Actually, since a good potting soil is such a specialized product, it would rightfully be called a “potting matrix”. For there is often no natural soil involved in it.
Let’s start at the beginning. We’ll use the term “soil” since it is the term most people are acquainted with, no matter what the particles are composed of.
To make a very healthy bonsai soil,
one must keep several characteristics in mind. First, it must hold enough water so as to stay moist from the last watering to the next.
At the same time, it must be able to hold enough air so as to keep it from being waterlogged. Also, the air must be sufficiently distributed so the air pore spaces don’t make such large voids that they can become completely dried out and without access to water. Thus the air pores must be carefully sized so the edges of the particles around the air pores can maintain a layer of water on them; that is, the water layer can be continuous without filling all the room between the matrix particles and thus – even for a while – fill the matrix so completely with water that there is no room for air.
Spoken differently, it is critical to have, not just enough air in the mix, but to have all the air pores the right size. To do this we must have all the particles of the right size, and, to whatever degree it matters, the right shape as well.
The right level of acidity and/or alkalinity
(the pH balance) is also necessary. The correct level is usually somewhere around a neutral or pH balance, which is called a pH of 7.
This is important, not only for the bonsai, but for all the oher plants growing in the same pot: the moss(if any) and the beneficial organisms growing in the soil which are bacteria and the correct form of fungi which live in conjunction with the plant’s roots.
So if we have the right amount of water, the right amount of air, the correct air pore sizes and the correct ph, we are well on our way to having a very healthy environment for our bonsai.
One question with a non-obvious answer remains: how to get the air pore spaces of the correct size.
The answer lies in the fact that we must have the correct soil particle sizes.

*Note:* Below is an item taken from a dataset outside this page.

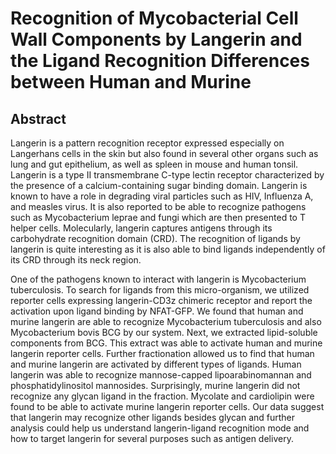 # Recognition of Mycobacterial Cell Wall Components by Langerin and the Ligand Recognition Differences between Human and Murine

## Abstract

Langerin is a pattern recognition receptor expressed especially on Langerhans cells in the skin but also found in several other organs such as lung and gut epithelium, as well as spleen in mouse and human tonsil. Langerin is a type II transmembrane C-type lectin receptor characterized by the presence of a calcium-containing sugar binding domain. Langerin is known to have a role in degrading viral particles such as HIV, Influenza A, and measles virus. It is also reported to be able to recognize pathogens such as Mycobacterium leprae and fungi which are then presented to T helper cells. Molecularly, langerin captures antigens through its carbohydrate recognition domain (CRD). The recognition of ligands by langerin is quite interesting as it is also able to bind ligands independently of its CRD through its neck region. 

One of the pathogens known to interact with langerin is Mycobacterium tuberculosis. To search for ligands from this micro-organism, we utilized reporter cells expressing langerin-CD3z chimeric receptor and report the activation upon ligand binding by NFAT-GFP. We found that human and murine langerin are able to recognize Mycobacterium tuberculosis and also Mycobacterium bovis BCG by our system. Next, we extracted lipid-soluble components from BCG. This extract was able to activate human and murine langerin reporter cells. Further fractionation allowed us to find that human and murine langerin are activated by different types of ligands. Human langerin was able to recognize mannose-capped lipoarabinomannan and phosphatidylinositol mannosides. Surprisingly, murine langerin did not recognize any glycan ligand in the fraction. Mycolate and cardiolipin were found to be able to activate murine langerin reporter cells. Our data suggest that langerin may recognize other ligands besides glycan and further analysis could help us understand langerin-ligand recognition mode and how to target langerin for several purposes such as antigen delivery.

To maximize the air in the mix
we must have all the particles of the same size. If there are many different soil particle sizes, the small ones will fill in the potential air pores among the other larger particles. Not to belabor the point, but just in case any confusion remains, consider the following mind experiment:
Fill up a container with large particles (all the same size), pebbles, for example, and then fill in the remaining room with some fine sand. Shake it a little bit. The result will be no growth in the volume of the soil; it will all go into the voids between the larger soil particles, thus only reducing the air in the mix (which we definitely don’t want).
Therefore it becomes obvious that all the soil’s particles must be the same size (approximately) so as to maximize the air and optimize the air pore space sizes (optimized if we start out with the correct soil particle size to begin with) .

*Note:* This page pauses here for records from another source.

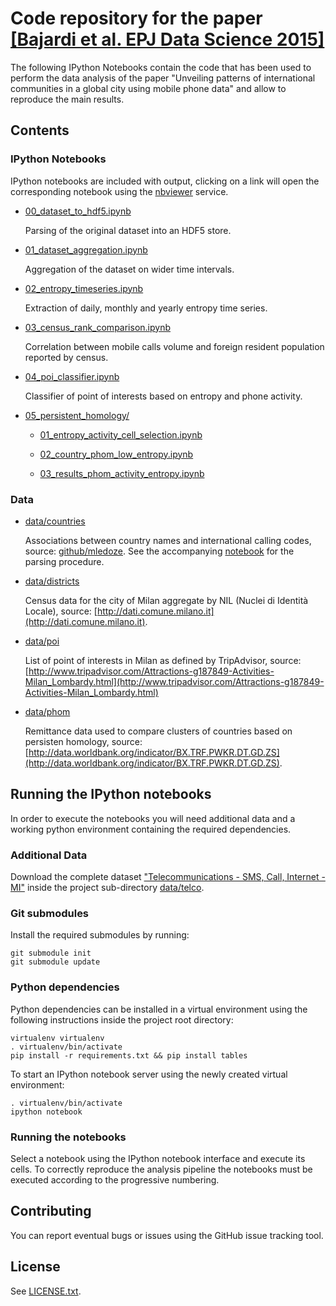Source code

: # Code repository for the paper [[Bajardi et al. EPJ Data Science 2015]][unveiling]

The following IPython Notebooks contain the code that has been used to perform the data analysis of the paper "Unveiling patterns of international communities in a global city using mobile phone data" and allow to reproduce the main results.

## Contents

### IPython Notebooks

IPython notebooks are included with output, clicking on a link will open the corresponding notebook using the [nbviewer](http://nbviewer.ipython.org/) service.

- [00\_dataset\_to\_hdf5.ipynb](http://nbviewer.ipython.org/github/micheletizzoni/Bajardi-et-al-EPJDS-2015/blob/master/00_dataset_to_hdf5.ipynb)

  Parsing of the original dataset into an HDF5 store.

- [01\_dataset\_aggregation.ipynb](http://nbviewer.ipython.org/github/micheletizzoni/Bajardi-et-al-EPJDS-2015/blob/master/01_dataset_aggregation.ipynb)

  Aggregation of the dataset on wider time intervals.

- [02\_entropy\_timeseries.ipynb](http://nbviewer.ipython.org/github/micheletizzoni/Bajardi-et-al-EPJDS-2015/blob/master/02_entropy_timeseries.ipynb)

  Extraction of daily, monthly and yearly entropy time series.

- [03\_census\_rank\_comparison.ipynb](http://nbviewer.ipython.org/github/micheletizzoni/Bajardi-et-al-EPJDS-2015/blob/master/03_census_rank_comparison.ipynb)

  Correlation between mobile calls volume and foreign resident population reported by census.

- [04\_poi\_classifier.ipynb](http://nbviewer.ipython.org/github/micheletizzoni/Bajardi-et-al-EPJDS-2015/blob/master/04_poi_classifier.ipynb)

  Classifier of point of interests based on entropy and phone activity.

- [05\_persistent\_homology/](05_persistent_homology)

  - [01_entropy_activity_cell_selection.ipynb](http://nbviewer.ipython.org/github/micheletizzoni/Bajardi-et-al-EPJDS-2015/blob/master/05_persistent_homology/01_entropy_activity_cell_selection.ipynb)

  - [02_country_phom_low_entropy.ipynb](http://nbviewer.ipython.org/github/micheletizzoni/Bajardi-et-al-EPJDS-2015/blob/master/05_persistent_homology/02_country_phom_low_entropy.ipynb)

  - [03_results_phom_activity_entropy.ipynb](http://nbviewer.ipython.org/github/micheletizzoni/Bajardi-et-al-EPJDS-2015/blob/master/05_persistent_homology/03_results_phom_activity_entropy.ipynb)

### Data

- [data/countries](data/countries)

  Associations between country names and international calling codes, source: [github/mledoze](https://github.com/mledoze/countries). See the accompanying [notebook](data/countries/parse_mledoze_countries.ipynb) for the parsing procedure.

- [data/districts](data/districts)

  Census data for the city of Milan aggregate by NIL (Nuclei di Identità Locale), source: [http://dati.comune.milano.it](http://dati.comune.milano.it).

- [data/poi](data/poi)

  List of point of interests in Milan as defined by TripAdvisor, source: [http://www.tripadvisor.com/Attractions-g187849-Activities-Milan_Lombardy.html](http://www.tripadvisor.com/Attractions-g187849-Activities-Milan_Lombardy.html)

- [data/phom](data/phom)

  Remittance data used to compare clusters of countries based on persisten homology, source:[http://data.worldbank.org/indicator/BX.TRF.PWKR.DT.GD.ZS](http://data.worldbank.org/indicator/BX.TRF.PWKR.DT.GD.ZS).

## Running the IPython notebooks

In order to execute the notebooks you will need additional data and a working python environment containing the required dependencies.

### Additional Data

Download the complete dataset ["Telecommunications - SMS, Call, Internet - MI"](https://dandelion.eu/datagems/SpazioDati/telecom-sms-call-internet-mi/resource) inside the project sub-directory [data/telco](data/telco).

### Git submodules

Install the required submodules by running:

    git submodule init
    git submodule update

### Python dependencies

Python dependencies can be installed in a virtual environment using the following instructions inside the project root directory:

    virtualenv virtualenv
    . virtualenv/bin/activate 
    pip install -r requirements.txt && pip install tables

To start an IPython notebook server using the newly created virtual environment:

    . virtualenv/bin/activate
    ipython notebook

### Running the notebooks

Select a notebook using the IPython notebook interface and execute its cells. To correctly reproduce the analysis pipeline the notebooks must be executed according to the progressive numbering.


## Contributing

You can report eventual bugs or issues using the GitHub issue tracking tool.

## License

See [LICENSE.txt](LICENSE.txt).

[unveiling]: http://www.epjdatascience.com/content/4/1/3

That particle size which works best has been found by soil scientists and many bonsai experts –here, in Japan and in China too, – to be between ¼” and 1/8” .
No larger particles (which simply take up space and don’t allow roots to grow in that area), and no finer particles (which take up air space and, while allowing roots to grow in those areas, reduce the total air and oxygen available to the plant and thus increasing the possibility of anaerobic microorganisms and disease.
Some people add peat moss or other fine organic matter, but it increases the likelihood of disease. There are other organic matter components which we can use that will also hold water, and are much healthier for the plant.
A number of companies, headed by the better bonsai experts, sieve and create such balanced soil mixes, all of which are created of more or less similarly sieved particle sizes, and we would recommend such a mix for your bonsai.